Plainsboro Mayor Peter Cantu voiced his township's support of Route 92, prompting boos from the audience.

"We believe that Route 92 is a roadway essential not just to Plainsboro's future, but also to that of the region," Mr. Cantu said. "This is a position that has not been arrived at casually or emotionally, but one born out of careful, independent evaluation. It is clear from all the studies that have been done, including the recently completed Draft EIS, that Route 92 is not only needed, but also critical to the transportation circulation system of the region."

Plainsboro Planning Board member Arthur Lehrhaupt backed the mayor's comments saying that roads like Dey Road are turning into the "defacto Route 92," with traffic damaging the agricultural character of the region. This could be kept from worsening if Route 92 gets built, he said.

"This highway should be built for the sake of the area and its residents," Mr. Lehrhaupt said. "A hierarchy of roads is essential so that our infrastructure is used for traffic volume they were planning to handle. It is imperative that this critical east-west road is built."

Robert Sheehan, Plainsboro township administrator, said Route 92 is the project that has been key regarding Plainsboro's land use and development decisions.

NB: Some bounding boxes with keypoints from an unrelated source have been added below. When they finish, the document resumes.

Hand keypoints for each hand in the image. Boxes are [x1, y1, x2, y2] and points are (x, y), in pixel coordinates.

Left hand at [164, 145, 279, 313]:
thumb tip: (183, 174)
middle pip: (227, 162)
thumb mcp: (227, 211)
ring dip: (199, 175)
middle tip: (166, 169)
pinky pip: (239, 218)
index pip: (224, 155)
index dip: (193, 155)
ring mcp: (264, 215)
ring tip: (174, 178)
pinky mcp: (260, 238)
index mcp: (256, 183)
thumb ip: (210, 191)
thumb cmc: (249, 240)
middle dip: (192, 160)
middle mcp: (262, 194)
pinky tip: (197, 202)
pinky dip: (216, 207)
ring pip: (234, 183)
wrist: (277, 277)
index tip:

"Now is the time to build the lost piece of our transportation puzzle," Mr. Sheehan said. "It's time to act. It's time to build this road."

Supporters applauded.

Bob Wolfe, general manager of Princeton Forrestal Center, said the EIS traffic study is thorough and the environmental impacts will come despite the development of Route 92. Under the proposal, Route 92 will have an interchange on Perrine Road, which will be realigned with the entrance to the Forrestal Center.

"Route 92 will substantially reduce traffic far better than the other alternatives," Mr. Wolfe said. "Smart growth does not mean no roads should be built. They need to be built to help sustain development and protect the environment. Route 92 has been designed smart in order to avoid pitfalls of the past."

Dianne Brake, president of The Regional Planning Partnership, said her organization has reviewed a possible Route 92 for 25 years and it believes the highway is about creating a network to alleviate the regional traffic problems. She said the delay in the project is a good thing because it will adhere to the latest storm water rules and improve water quality even more.

Edward Cohen of Monroe said the state Department of Transportation considers traffic at Exit 8A the worst in the state. He said that in the EIS there are no impediments to constructing the first part of the highway from Route 1.

Cranbury Township resident Bill Wymer said he was for the highway and he sees no better alternative to Route 92. He is a former South Brunswick resident.

Howard Bellizio, a former South Brunswick Township Committeeman and mayor, didn't say if he was for or against the highway. But, he said the township endorsed the highway in 1984, when it was supposed to connect Route 95 and the N.J. Turnpike. If Route 92 is built, he said, the state has to consider widening Route 1 and possibly building an overpass offering greater access to surrounding areas, not just the Turnpike.

"Route 1 would have to be widened in any case," said South Brunswick resident David Southgate, who opposes the highway.

Elizabeth Palius, chairwoman of the Millstone Valley Preservation Coalition, called Route 92 "the highway that goes no place."

"Why does this road magically stop at Route 1?" Ms. Palius asked.

Cathy Dowgin, a South Brunswick resident who has helped lead residents against Route 92, said the average of four-and-a-half minutes off car trips shown in the EIS is a bad reason to damage nature and that it could possibly worsen traffic problems.

She talked about the absence of Route 522 in the EIS. She also said that the highway would end at the narrowest part of Route 1 worsening the existing traffic backups.

"Is four minutes really worth wasting so much of our environment and wasting so much of our money?" Ms. Dowgin said.